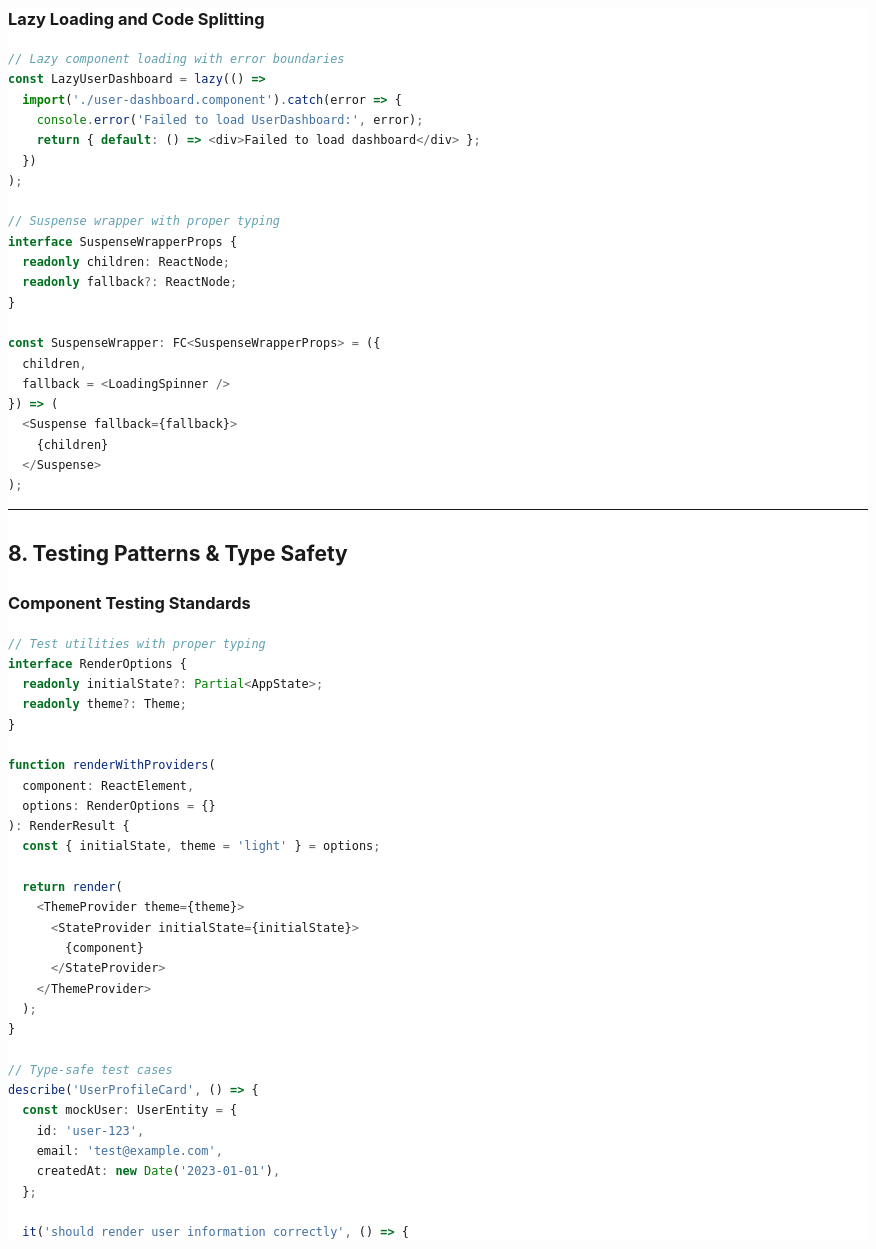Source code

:### Lazy Loading and Code Splitting

```ts
// Lazy component loading with error boundaries
const LazyUserDashboard = lazy(() =>
  import('./user-dashboard.component').catch(error => {
    console.error('Failed to load UserDashboard:', error);
    return { default: () => <div>Failed to load dashboard</div> };
  })
);

// Suspense wrapper with proper typing
interface SuspenseWrapperProps {
  readonly children: ReactNode;
  readonly fallback?: ReactNode;
}

const SuspenseWrapper: FC<SuspenseWrapperProps> = ({
  children,
  fallback = <LoadingSpinner />
}) => (
  <Suspense fallback={fallback}>
    {children}
  </Suspense>
);
```

---

## 8. Testing Patterns & Type Safety

### Component Testing Standards

```ts
// Test utilities with proper typing
interface RenderOptions {
  readonly initialState?: Partial<AppState>;
  readonly theme?: Theme;
}

function renderWithProviders(
  component: ReactElement,
  options: RenderOptions = {}
): RenderResult {
  const { initialState, theme = 'light' } = options;

  return render(
    <ThemeProvider theme={theme}>
      <StateProvider initialState={initialState}>
        {component}
      </StateProvider>
    </ThemeProvider>
  );
}

// Type-safe test cases
describe('UserProfileCard', () => {
  const mockUser: UserEntity = {
    id: 'user-123',
    email: 'test@example.com',
    createdAt: new Date('2023-01-01'),
  };

  it('should render user information correctly', () => {
```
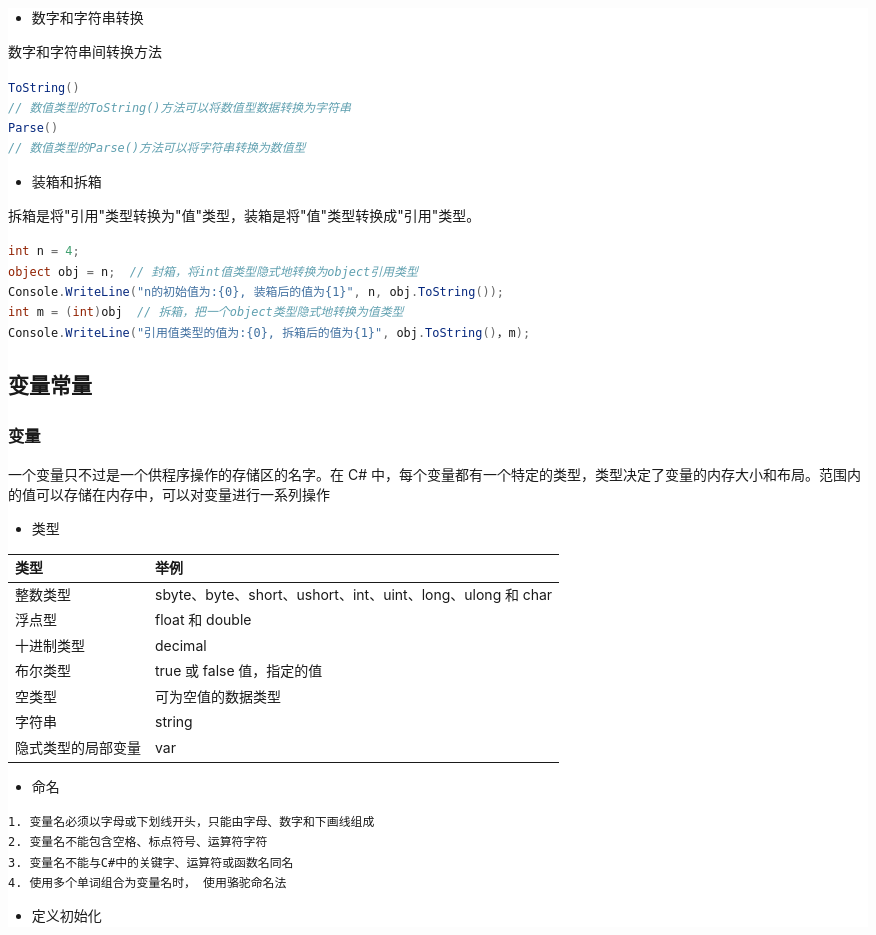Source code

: - 数字和字符串转换

数字和字符串间转换方法

```c#
ToString()
// 数值类型的ToString()方法可以将数值型数据转换为字符串
Parse()
// 数值类型的Parse()方法可以将字符串转换为数值型
```

- 装箱和拆箱

拆箱是将"引用"类型转换为"值"类型，装箱是将"值"类型转换成"引用"类型。

```c#
int n = 4;
object obj = n;  // 封箱，将int值类型隐式地转换为object引用类型
Console.WriteLine("n的初始值为:{0}, 装箱后的值为{1}", n, obj.ToString());
int m = (int)obj  // 拆箱，把一个object类型隐式地转换为值类型
Console.WriteLine("引用值类型的值为:{0}, 拆箱后的值为{1}", obj.ToString()，m);
```

## 变量常量

### 变量

一个变量只不过是一个供程序操作的存储区的名字。在 C# 中，每个变量都有一个特定的类型，类型决定了变量的内存大小和布局。范围内的值可以存储在内存中，可以对变量进行一系列操作

- 类型

| 类型               | 举例                                                       |
| :----------------- | :--------------------------------------------------------- |
| 整数类型           | sbyte、byte、short、ushort、int、uint、long、ulong 和 char |
| 浮点型             | float 和 double                                            |
| 十进制类型         | decimal                                                    |
| 布尔类型           | true 或 false 值，指定的值                                 |
| 空类型             | 可为空值的数据类型                                         |
| 字符串             | string                                                     |
| 隐式类型的局部变量 | var                                                        |

- 命名

```
1. 变量名必须以字母或下划线开头，只能由字母、数字和下画线组成
2. 变量名不能包含空格、标点符号、运算符字符
3. 变量名不能与C#中的关键字、运算符或函数名同名
4. 使用多个单词组合为变量名时， 使用骆驼命名法
```

- 定义初始化
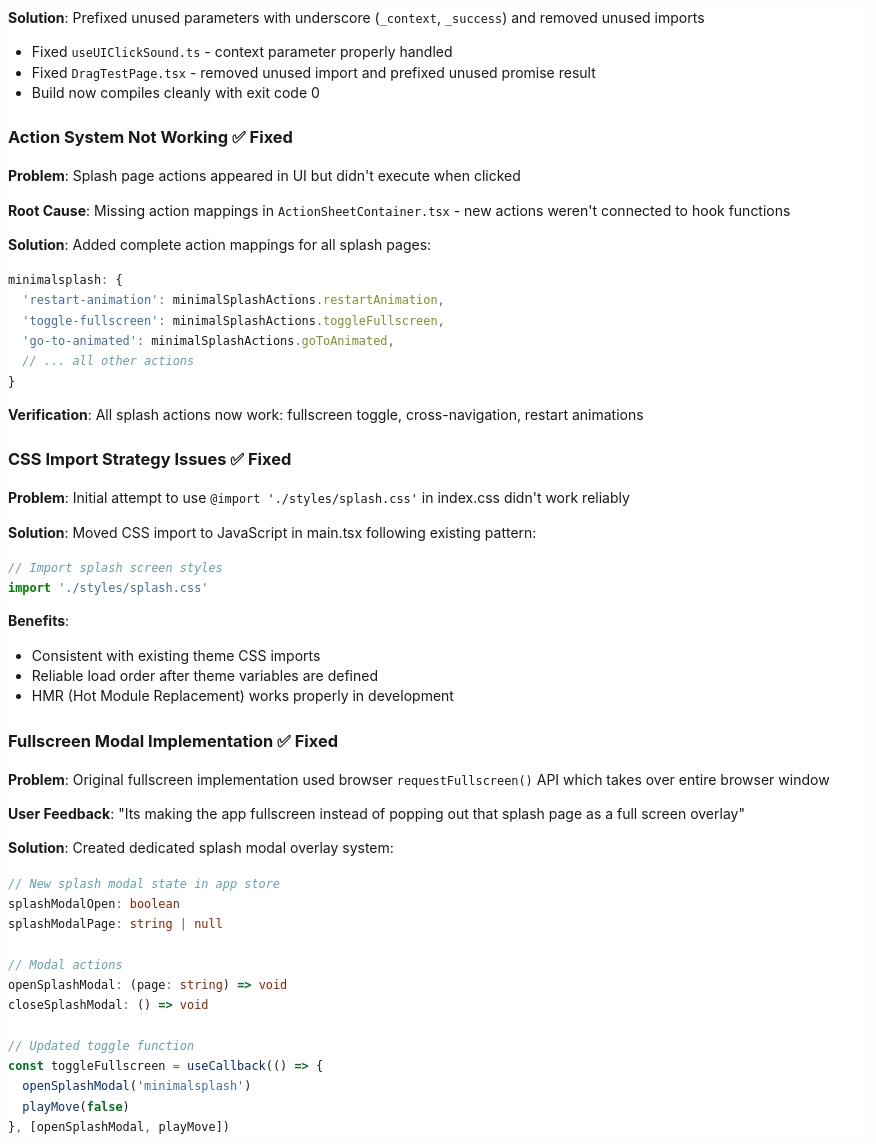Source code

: **Solution**: Prefixed unused parameters with underscore (`_context`, `_success`) and removed unused imports
- Fixed `useUIClickSound.ts` - context parameter properly handled
- Fixed `DragTestPage.tsx` - removed unused import and prefixed unused promise result
- Build now compiles cleanly with exit code 0

### Action System Not Working ✅ Fixed

**Problem**: Splash page actions appeared in UI but didn't execute when clicked

**Root Cause**: Missing action mappings in `ActionSheetContainer.tsx` - new actions weren't connected to hook functions

**Solution**: Added complete action mappings for all splash pages:
```typescript
minimalsplash: {
  'restart-animation': minimalSplashActions.restartAnimation,
  'toggle-fullscreen': minimalSplashActions.toggleFullscreen,
  'go-to-animated': minimalSplashActions.goToAnimated,
  // ... all other actions
}
```

**Verification**: All splash actions now work: fullscreen toggle, cross-navigation, restart animations

### CSS Import Strategy Issues ✅ Fixed

**Problem**: Initial attempt to use `@import './styles/splash.css'` in index.css didn't work reliably

**Solution**: Moved CSS import to JavaScript in main.tsx following existing pattern:
```typescript
// Import splash screen styles  
import './styles/splash.css'
```

**Benefits**: 
- Consistent with existing theme CSS imports
- Reliable load order after theme variables are defined
- HMR (Hot Module Replacement) works properly in development

### Fullscreen Modal Implementation ✅ Fixed

**Problem**: Original fullscreen implementation used browser `requestFullscreen()` API which takes over entire browser window

**User Feedback**: "Its making the app fullscreen instead of popping out that splash page as a full screen overlay"

**Solution**: Created dedicated splash modal overlay system:

```typescript
// New splash modal state in app store
splashModalOpen: boolean
splashModalPage: string | null

// Modal actions
openSplashModal: (page: string) => void
closeSplashModal: () => void

// Updated toggle function
const toggleFullscreen = useCallback(() => {
  openSplashModal('minimalsplash')
  playMove(false)
}, [openSplashModal, playMove])
```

-*-

WHAT THIS TASK INVOLVES: The answer must be every line from the records above that contains the word "return", copied out.

SOLVED PROBLEM:
    return { default: () => <div>Failed to load dashboard</div> };
  return render(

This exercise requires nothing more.